Beyond Collaboration Overload: Performance & Well-Being in a Hyper-Connected World

Personal networks are critical to performance and happiness in today’s always on world. But it is not large networks that win the day. Rather, successful people excel by cultivating efficient networks with specific kinds of connections that matter for performance and well-being.

Watch this video by Rob Cross, professor at Babson, co-founder of the Connected Commons, and author of the book Beyond Collaboration Overload, to hear more about employee performance and well-being are affected by collaboration overload, and ways to mitigate the effects.

Rob Cross

For more than 20 years, Rob Cross has studied the underlying networks of effective organizations and the collaborative practices of high performers.

Working with more than 300 organizations and reaching thousands of leaders from the front line to the C-suite, he has identified specific ways to cultivate vibrant, effective networks at all levels of an organization and any career stage.

Through research and writing, speaking and consulting, and courses and tools, Rob’s network strategies are transforming the way people lead, work and live in a hyper-connected world.
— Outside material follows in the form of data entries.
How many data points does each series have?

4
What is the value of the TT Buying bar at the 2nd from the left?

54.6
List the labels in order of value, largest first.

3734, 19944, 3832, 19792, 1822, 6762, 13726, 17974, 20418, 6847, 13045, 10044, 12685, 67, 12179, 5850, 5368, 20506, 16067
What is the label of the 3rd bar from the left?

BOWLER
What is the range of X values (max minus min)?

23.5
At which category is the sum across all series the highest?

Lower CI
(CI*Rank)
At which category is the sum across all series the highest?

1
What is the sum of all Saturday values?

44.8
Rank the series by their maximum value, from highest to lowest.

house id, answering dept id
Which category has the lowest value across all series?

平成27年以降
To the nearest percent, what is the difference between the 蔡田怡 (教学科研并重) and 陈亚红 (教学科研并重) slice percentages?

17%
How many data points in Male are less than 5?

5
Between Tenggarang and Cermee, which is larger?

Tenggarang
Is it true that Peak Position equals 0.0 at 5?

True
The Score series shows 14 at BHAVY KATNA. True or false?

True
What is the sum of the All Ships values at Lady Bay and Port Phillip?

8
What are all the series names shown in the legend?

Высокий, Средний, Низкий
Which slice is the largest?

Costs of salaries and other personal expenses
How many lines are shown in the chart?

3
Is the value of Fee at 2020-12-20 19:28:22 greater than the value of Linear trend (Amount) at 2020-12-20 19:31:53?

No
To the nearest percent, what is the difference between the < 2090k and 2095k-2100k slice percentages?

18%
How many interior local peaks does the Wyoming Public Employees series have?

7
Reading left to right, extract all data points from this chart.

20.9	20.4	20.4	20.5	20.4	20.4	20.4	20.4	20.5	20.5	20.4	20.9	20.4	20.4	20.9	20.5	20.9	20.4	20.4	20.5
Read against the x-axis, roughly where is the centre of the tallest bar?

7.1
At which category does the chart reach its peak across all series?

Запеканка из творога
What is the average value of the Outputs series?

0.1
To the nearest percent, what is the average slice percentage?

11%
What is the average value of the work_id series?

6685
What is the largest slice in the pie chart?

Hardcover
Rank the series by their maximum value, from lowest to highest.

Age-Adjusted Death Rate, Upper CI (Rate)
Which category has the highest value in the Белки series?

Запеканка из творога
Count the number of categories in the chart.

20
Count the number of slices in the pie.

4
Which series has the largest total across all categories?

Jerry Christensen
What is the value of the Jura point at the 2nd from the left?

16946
Currently a Senior Vice President of Research for i4cp and the Edward A. Madden Professor of Global Leadership at Babson College in Wellesley, Massachusetts, Rob is also the co-founder and research director of the Connected Commons, a consortium of over 150 leading organizations accelerating network research and practice.

He has written over 50 articles for Harvard Business Review, Sloan Management Review, California Management Review, Academy of Management Executive and Organizational Dynamics. His work has also been repeatedly featured in venues such as Business Week, Fortune, The Financial Times, Time Magazine, The Wall Street Journal, CIO, Inc., and Fast Company.

A graduate of the University of Virginia’s McIntire School of Commerce (where he later taught), Rob earned an MBA from UVA’s Darden School and completed doctoral work at Boston University. In his spare time Rob has become an avid cyclist, logging 100-150 miles a week with a group of similarly crazy old guys. He also loves playing tennis, spending time on the water fishing and skiing, hiking, listening to live music and is actively involved in his church. Practicing what he preaches on well-being he recently became PADI certified for Scuba and is loving the new world of friends and experiences this aspect of life has opened up.